• _WHAT YOU HAVE TO DO_:
Duplicate the lines from the one that contains "### Content & Section Patterns" through the one that contains "- Consistent color-coding", reproducing only those lines without any change.

• _DATA EXTRACTS_:
________________

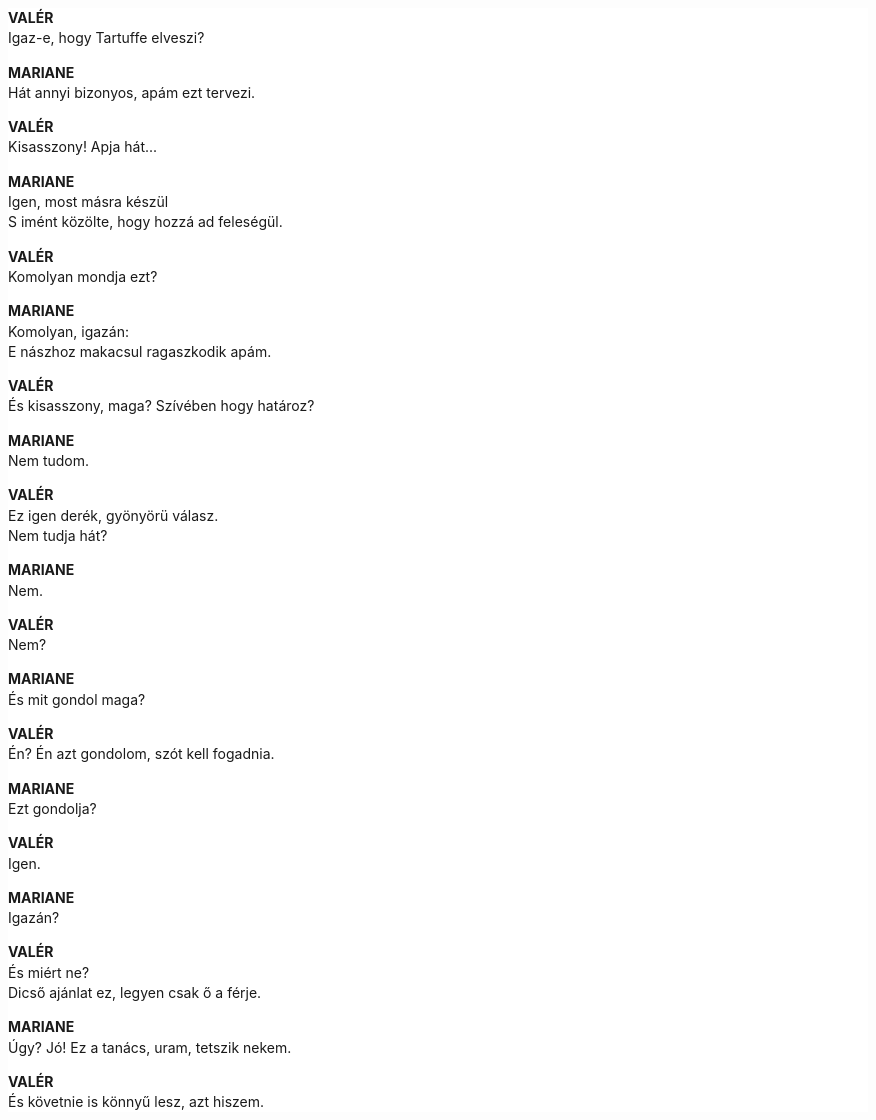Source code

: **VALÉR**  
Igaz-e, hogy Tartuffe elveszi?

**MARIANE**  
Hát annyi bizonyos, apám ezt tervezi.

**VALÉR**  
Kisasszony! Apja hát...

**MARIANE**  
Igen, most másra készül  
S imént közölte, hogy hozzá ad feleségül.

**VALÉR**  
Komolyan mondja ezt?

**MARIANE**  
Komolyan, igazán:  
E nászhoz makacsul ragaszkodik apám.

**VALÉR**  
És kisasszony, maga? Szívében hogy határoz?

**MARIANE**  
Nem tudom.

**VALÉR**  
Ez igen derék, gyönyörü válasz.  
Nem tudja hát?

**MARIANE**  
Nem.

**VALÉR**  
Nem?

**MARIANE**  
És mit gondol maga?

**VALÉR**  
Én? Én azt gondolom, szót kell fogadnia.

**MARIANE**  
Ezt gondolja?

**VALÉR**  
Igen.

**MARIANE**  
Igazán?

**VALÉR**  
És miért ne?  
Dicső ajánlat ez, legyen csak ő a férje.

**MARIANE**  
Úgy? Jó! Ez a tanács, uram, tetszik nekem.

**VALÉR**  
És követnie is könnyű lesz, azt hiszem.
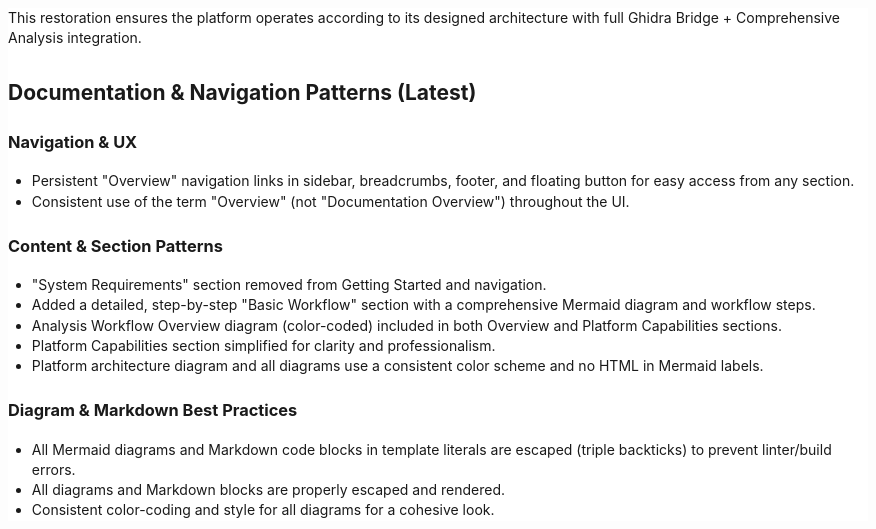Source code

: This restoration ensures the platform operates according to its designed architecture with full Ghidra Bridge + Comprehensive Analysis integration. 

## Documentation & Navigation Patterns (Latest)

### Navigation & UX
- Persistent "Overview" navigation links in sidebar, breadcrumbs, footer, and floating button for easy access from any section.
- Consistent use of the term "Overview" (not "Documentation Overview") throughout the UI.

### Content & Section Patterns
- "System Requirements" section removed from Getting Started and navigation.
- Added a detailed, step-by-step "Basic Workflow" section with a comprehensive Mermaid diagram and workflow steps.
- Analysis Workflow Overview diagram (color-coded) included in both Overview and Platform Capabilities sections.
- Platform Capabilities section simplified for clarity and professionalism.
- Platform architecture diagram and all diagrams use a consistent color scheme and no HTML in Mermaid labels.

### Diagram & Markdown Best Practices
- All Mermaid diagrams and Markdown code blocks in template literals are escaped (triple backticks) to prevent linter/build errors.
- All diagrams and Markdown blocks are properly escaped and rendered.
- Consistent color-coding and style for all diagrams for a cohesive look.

________________

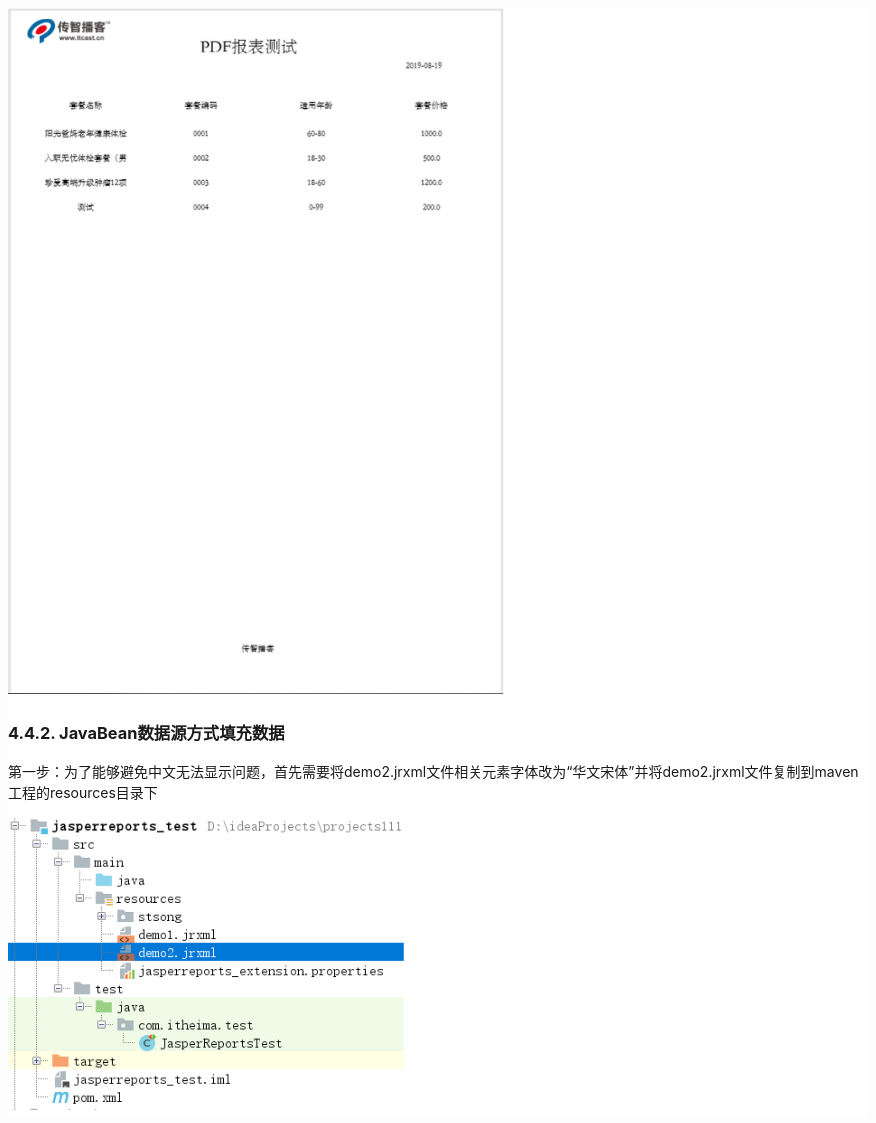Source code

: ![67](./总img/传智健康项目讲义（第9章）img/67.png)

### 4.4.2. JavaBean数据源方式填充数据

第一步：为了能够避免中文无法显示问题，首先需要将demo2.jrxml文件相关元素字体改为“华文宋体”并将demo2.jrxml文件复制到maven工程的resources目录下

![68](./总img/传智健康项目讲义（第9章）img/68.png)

________________

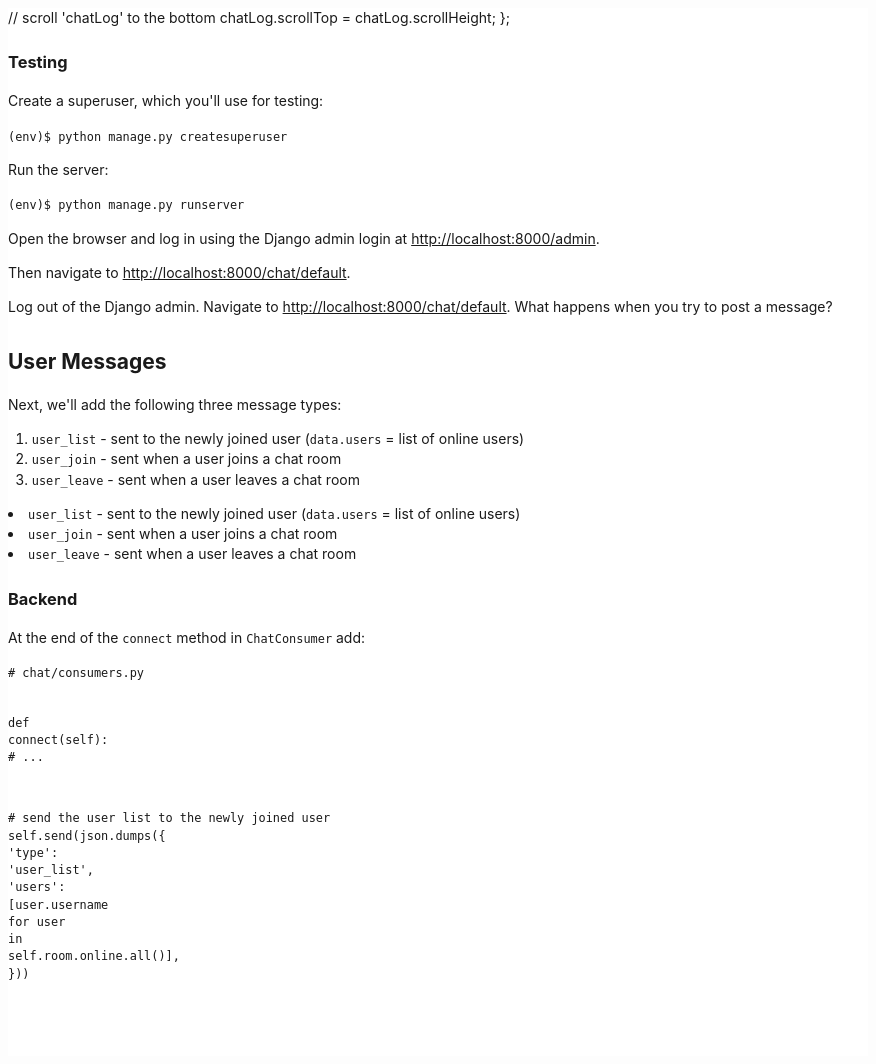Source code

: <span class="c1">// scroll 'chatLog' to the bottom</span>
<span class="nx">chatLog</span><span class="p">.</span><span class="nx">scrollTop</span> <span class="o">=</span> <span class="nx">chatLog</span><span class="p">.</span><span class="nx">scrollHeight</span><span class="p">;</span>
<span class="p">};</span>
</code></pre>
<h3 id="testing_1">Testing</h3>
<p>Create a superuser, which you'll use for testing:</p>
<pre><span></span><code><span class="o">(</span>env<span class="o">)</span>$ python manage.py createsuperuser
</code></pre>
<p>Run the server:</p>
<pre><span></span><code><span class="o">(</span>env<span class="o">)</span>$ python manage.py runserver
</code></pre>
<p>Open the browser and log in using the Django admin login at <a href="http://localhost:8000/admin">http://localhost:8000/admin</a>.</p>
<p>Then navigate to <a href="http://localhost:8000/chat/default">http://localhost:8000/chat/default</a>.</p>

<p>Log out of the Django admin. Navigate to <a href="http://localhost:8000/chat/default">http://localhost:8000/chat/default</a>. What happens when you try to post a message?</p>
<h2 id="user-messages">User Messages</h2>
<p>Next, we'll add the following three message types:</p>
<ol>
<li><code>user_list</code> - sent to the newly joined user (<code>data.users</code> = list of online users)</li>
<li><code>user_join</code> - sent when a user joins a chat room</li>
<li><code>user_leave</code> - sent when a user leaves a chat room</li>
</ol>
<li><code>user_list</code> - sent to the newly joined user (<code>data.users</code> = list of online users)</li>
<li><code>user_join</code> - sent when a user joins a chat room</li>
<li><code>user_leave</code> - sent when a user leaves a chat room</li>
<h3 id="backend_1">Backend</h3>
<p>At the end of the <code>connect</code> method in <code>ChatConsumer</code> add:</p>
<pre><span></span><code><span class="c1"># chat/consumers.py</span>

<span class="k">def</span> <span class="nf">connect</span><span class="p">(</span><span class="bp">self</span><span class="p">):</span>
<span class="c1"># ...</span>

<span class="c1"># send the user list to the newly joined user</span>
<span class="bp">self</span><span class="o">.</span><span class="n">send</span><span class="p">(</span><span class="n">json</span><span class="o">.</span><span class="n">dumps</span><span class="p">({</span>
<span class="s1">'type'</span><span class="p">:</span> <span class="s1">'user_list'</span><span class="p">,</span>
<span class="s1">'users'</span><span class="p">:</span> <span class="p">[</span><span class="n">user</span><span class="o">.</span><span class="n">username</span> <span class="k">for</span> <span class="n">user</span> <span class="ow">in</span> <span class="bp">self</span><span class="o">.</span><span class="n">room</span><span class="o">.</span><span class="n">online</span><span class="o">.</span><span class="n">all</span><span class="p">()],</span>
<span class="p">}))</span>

________________

• _RESULT FOR THIS TASK_:
### Content & Section Patterns
- "System Requirements" section removed from Getting Started and navigation.
- Added a detailed, step-by-step "Basic Workflow" section with a comprehensive Mermaid diagram and workflow steps.
- Analysis Workflow Overview diagram (color-coded) included in both Overview and Platform Capabilities sections.
- Platform Capabilities section simplified for clarity and professionalism.
- Platform architecture diagram and all diagrams use a consistent color scheme and no HTML in Mermaid labels.

### Diagram & Markdown Best Practices
- All Mermaid diagrams and Markdown code blocks in template literals are escaped (triple backticks) to prevent linter/build errors.
- All diagrams and Markdown blocks are properly escaped and rendered.
- Consistent color-coding and style for all diagrams for a cohesive look.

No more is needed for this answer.